ARM-based chips run on very low power, and are used by many manufacturers of consumer devices, such as mobile phones. Austin, Texas-based Calxeda is, however, building its chips for highly parallel server designs.

The initial EnergyCore processor - or Server on a Chip - from Calxeda includes four ARM cores, 4MB of L2 cache memory, an 80 gigabit per second interconnect and system/power management functions - all requiring just 1.5 watts of power.

HP will build servers with 288 EnergyCores in a 4U appliance. "A single rack of HP’s Calxeda servers delivers the throughput of some 700 traditional servers and dramatically simplifies the infrastructure needed to hook them all together and manage the cluster," claims Calxeda co-founder and CEO Barry Evans.

“Companies in our industry are constrained by space and power, yet our appetite for analysis is insatiable," says Cantor's Dalton, who continues: "We need a 10x breakthrough and this could be it.

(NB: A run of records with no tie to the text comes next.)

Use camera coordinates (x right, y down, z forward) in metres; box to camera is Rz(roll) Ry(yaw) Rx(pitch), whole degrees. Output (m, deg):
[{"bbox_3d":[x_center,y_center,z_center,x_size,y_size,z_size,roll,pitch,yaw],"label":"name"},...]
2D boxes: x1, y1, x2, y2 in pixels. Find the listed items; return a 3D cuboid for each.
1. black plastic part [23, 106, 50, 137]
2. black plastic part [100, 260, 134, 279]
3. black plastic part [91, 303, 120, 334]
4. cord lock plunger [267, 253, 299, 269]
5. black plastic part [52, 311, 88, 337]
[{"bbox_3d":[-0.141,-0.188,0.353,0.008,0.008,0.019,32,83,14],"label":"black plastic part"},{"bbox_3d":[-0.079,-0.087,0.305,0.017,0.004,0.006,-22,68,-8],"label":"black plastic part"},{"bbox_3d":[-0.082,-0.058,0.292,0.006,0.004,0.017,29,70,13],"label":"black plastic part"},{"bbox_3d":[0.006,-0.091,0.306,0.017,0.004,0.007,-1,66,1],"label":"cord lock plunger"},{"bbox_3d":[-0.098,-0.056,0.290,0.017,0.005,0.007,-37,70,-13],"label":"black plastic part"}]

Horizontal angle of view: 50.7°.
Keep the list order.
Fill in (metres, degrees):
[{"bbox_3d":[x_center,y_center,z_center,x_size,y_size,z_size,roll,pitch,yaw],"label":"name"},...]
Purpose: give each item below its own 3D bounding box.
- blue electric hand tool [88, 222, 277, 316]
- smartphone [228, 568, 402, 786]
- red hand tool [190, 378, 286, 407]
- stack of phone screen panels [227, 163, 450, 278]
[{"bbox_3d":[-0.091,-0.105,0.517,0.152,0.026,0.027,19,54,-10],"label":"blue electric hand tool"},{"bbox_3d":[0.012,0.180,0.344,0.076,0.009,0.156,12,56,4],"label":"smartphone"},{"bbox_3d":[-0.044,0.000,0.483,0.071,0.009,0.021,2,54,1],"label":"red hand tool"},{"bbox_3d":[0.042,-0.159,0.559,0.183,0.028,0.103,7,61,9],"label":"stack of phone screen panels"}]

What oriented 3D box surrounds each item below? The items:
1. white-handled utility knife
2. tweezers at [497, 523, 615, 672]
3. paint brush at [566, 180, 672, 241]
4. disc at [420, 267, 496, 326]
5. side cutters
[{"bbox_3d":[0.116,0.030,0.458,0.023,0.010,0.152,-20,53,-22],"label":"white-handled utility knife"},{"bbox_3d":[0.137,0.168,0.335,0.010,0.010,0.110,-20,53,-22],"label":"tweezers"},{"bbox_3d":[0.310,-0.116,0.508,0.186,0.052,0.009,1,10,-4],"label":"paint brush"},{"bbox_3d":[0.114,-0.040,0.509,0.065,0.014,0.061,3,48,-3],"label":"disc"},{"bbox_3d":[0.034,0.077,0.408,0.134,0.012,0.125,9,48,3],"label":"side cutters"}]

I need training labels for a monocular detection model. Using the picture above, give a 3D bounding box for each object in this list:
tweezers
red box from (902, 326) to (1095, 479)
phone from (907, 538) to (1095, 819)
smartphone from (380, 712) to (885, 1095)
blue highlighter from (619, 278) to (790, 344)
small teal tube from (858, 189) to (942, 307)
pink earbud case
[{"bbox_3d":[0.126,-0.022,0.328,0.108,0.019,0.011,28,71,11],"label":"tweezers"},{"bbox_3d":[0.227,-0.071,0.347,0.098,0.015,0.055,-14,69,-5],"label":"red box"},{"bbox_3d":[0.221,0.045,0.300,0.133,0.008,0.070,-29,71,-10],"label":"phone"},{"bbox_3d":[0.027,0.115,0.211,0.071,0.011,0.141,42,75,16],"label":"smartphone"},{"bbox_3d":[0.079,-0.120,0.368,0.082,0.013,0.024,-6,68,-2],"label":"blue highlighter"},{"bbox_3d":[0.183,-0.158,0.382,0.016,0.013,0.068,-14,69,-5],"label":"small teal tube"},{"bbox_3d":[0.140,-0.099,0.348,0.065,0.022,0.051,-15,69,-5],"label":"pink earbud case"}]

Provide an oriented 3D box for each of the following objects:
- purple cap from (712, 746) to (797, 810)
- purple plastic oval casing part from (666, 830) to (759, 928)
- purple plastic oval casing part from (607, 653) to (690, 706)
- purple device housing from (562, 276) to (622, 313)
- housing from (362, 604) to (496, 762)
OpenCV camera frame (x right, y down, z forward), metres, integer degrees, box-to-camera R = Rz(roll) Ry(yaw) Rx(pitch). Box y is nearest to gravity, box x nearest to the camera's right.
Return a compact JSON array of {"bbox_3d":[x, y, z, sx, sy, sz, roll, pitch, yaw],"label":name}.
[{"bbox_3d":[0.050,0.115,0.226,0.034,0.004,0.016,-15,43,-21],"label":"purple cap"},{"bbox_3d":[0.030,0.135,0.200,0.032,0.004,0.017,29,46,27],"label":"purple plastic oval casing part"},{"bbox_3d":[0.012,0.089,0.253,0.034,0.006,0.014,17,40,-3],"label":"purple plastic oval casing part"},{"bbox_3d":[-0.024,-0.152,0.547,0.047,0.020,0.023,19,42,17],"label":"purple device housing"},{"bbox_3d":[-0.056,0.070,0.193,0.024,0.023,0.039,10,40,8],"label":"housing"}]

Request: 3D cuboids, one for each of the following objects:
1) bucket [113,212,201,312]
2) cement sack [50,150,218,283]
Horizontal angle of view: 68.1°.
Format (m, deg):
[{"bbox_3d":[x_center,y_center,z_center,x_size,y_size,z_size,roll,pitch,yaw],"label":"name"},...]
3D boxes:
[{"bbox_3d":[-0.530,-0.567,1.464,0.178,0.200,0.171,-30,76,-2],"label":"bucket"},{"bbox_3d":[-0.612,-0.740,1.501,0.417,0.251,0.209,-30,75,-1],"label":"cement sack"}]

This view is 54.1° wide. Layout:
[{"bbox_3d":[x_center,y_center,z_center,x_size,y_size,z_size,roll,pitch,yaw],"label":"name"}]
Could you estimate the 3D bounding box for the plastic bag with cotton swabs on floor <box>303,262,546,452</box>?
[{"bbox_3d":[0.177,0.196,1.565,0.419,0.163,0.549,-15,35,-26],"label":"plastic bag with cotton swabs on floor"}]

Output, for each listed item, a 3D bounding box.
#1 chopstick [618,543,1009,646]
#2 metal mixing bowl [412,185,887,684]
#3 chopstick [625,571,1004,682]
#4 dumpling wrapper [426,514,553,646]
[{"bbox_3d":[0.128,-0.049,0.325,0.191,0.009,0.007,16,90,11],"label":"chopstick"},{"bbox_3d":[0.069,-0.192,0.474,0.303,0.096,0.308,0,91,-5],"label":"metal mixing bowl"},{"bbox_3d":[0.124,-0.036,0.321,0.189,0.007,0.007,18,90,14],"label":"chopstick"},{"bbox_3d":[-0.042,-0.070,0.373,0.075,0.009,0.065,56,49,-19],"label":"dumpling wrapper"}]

We are evaluating the Calxeda technology in hyperscale throughput computing for data and simulation intensive applications. The Calxeda Linux platform enables rapid porting of our software, enabling us to quickly leverage the energy-efficient ARM cores and Calxeda's scalable communications fabric to scale our applications to new heights.”

For financial markets applications, it looks like Calxeda's performance/power footprint could be a winner for those firms needing to mine data to develop pre-trade models and post-trade simulations - as fast as possible.  And where those systems are in outsourced managed environments, and possibly in proximity and co-lo centres, the operations costs related to space and power can be considerable.